I suggested that perhaps his hymns might not always be appropriate.

“Why not?” he asked. “They would not lie about God or the dead, but would be only for the living. Another thing. As this man to whom I referred was near death, they sent for the chaplain. He may have found a suitable prayer, or have said some good words, but what could he do for such a man in the awful hour of death? They say, ‘The man may repent,’ and then? Would he go to heaven? What kind of a heaven would be suitable for him? What society is he fitted to enjoy? What delight would he take in anything that is pure and holy? That is another of the false, baneful teachings of the Church, that the vilest of men may in a dying hour, by a few words of the priest, by partaking of the communion, by the anointing of oil, or the sprinkling of a few drops of so-called holy water, in an instant, be fitted to go into the presence of God and associate with angels and the pure and good.

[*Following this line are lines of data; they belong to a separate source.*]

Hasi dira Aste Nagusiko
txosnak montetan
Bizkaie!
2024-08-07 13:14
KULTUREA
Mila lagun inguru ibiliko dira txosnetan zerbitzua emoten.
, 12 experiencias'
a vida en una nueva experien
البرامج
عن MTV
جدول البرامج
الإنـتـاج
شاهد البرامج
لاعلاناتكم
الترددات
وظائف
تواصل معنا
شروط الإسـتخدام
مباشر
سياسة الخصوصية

You might as well take a savage cannibal, or a wild Hottentot, suddenly into a London drawing room, among the refined and educated, and expect him to enjoy himself and be at ease, as to think of a vile, polluted man gaining admittance into Heaven, and to be happy should he get into it. Of what interest would God be to a soul in a future life, who had nothing to do with Him here?

“With me it is not a question if I shall go to Heaven, but how shall I like it when I get there? Strip many people of all that is in them that pertains wholly to this life, and there would be little left that would be worth taking over into that other life. The whole church scheme is founded on the idea that Heaven is a kind of a pen, or a big sheep-fold, and that the keeper of the gate can be cajoled or bribed to let in anybody who is vouched for by some priest; that even those so vile as to pollute the earth by their presence, who can get past the keeper through the gate, or by any hook or crook get in, will at once bloom out into saints and angels.

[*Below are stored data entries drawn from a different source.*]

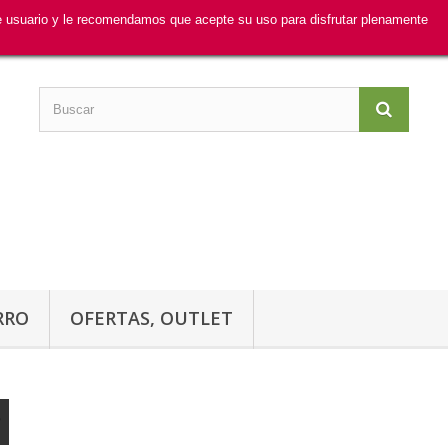
de usuario y le recomendamos que acepte su uso para disfrutar plenamente
RRO
OFERTAS, OUTLET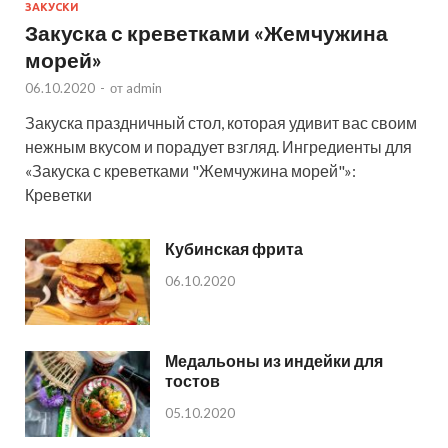
ЗАКУСКИ
Закуска с креветками «Жемчужина
морей»
06.10.2020
-
от
admin
Закуска праздничный стол, которая удивит вас своим
нежным вкусом и порадует взгляд. Ингредиенты для
«Закуска с креветками "Жемчужина морей"»:
Креветки
Кубинская фрита
06.10.2020
Медальоны из индейки для
тостов
05.10.2020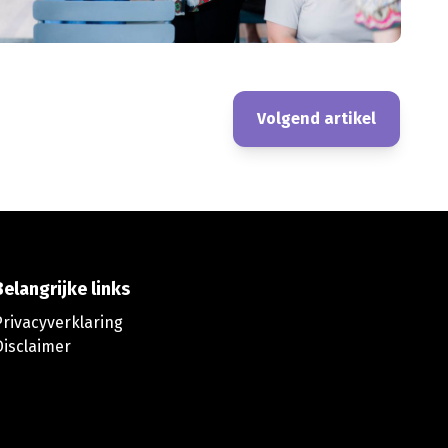
Volgend artikel
Belangrijke links
Privacyverklaring
Disclaimer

“Is it strange that so many live in vice and sin, when their salvation is made so easy, by getting in a priest at the last moment? How can honest men, as clergymen, bolster up such a flattering delusion? If it is criminal to deceive men about things in this life, how much more so when it is about that which affects their eternal life? If the parsons cannot keep a man from sinning, or make him lead a good life here, how can they, in the hour of death, save him from Hell or fit him for Heaven, when his body is racked with pain and his senses are benumbed? Is it not a gross deception to teach that, when a man becomes so feeble from his vices, that he can enjoy nothing more on earth, neither of its good or evil, and has nothing left but its dregs, that he can take communion, and reach Heaven?

“Colley Cibber wrote of Nell Gwynn, the notorious profligate mistress of Charles the Second: ‘She received the last consolations of religion. Her repentance in her last hours appeared in all the contrite symptoms of Christian sincerity.’

“This is only one instance of thousands of similar statements. How can a person’s death-bed be illumined by the holy consolations of religion, after a whole life spent in the meanest kind of wickedness? What sacrilegious rubbish!